# WRITTEN PROBLEM
Count the lines in the entries below that contain the string "pixels", treating uppercase and lowercase as different, and give only the number.

########################################

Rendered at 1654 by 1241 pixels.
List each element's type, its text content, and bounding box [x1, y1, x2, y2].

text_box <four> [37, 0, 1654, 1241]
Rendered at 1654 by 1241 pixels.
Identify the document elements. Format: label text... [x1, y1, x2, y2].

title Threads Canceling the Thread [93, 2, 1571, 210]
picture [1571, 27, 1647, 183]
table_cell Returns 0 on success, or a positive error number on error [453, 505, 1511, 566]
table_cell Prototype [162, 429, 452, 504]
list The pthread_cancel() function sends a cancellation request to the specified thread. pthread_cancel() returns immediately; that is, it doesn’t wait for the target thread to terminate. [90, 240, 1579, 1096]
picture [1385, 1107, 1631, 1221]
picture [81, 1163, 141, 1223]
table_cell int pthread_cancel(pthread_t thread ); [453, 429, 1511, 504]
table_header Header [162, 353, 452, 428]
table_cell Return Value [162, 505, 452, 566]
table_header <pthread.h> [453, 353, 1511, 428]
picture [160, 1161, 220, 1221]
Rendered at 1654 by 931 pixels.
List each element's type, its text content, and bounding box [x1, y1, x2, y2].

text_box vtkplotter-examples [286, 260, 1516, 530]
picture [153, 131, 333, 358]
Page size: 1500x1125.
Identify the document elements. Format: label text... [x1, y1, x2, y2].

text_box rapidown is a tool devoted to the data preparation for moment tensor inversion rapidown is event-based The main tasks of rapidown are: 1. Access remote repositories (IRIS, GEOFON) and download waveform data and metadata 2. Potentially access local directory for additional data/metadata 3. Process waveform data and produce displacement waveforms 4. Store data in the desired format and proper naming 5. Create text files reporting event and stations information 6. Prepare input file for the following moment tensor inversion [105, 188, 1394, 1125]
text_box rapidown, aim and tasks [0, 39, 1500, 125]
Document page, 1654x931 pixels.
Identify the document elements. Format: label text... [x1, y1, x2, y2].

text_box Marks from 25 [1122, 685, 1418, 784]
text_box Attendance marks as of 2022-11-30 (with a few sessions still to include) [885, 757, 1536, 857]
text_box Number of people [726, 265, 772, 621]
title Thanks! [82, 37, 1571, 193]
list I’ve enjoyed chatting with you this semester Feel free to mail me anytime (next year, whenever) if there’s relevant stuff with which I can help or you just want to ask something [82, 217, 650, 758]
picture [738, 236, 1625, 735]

########################################

# RESULT FOR THIS EXERCISE
4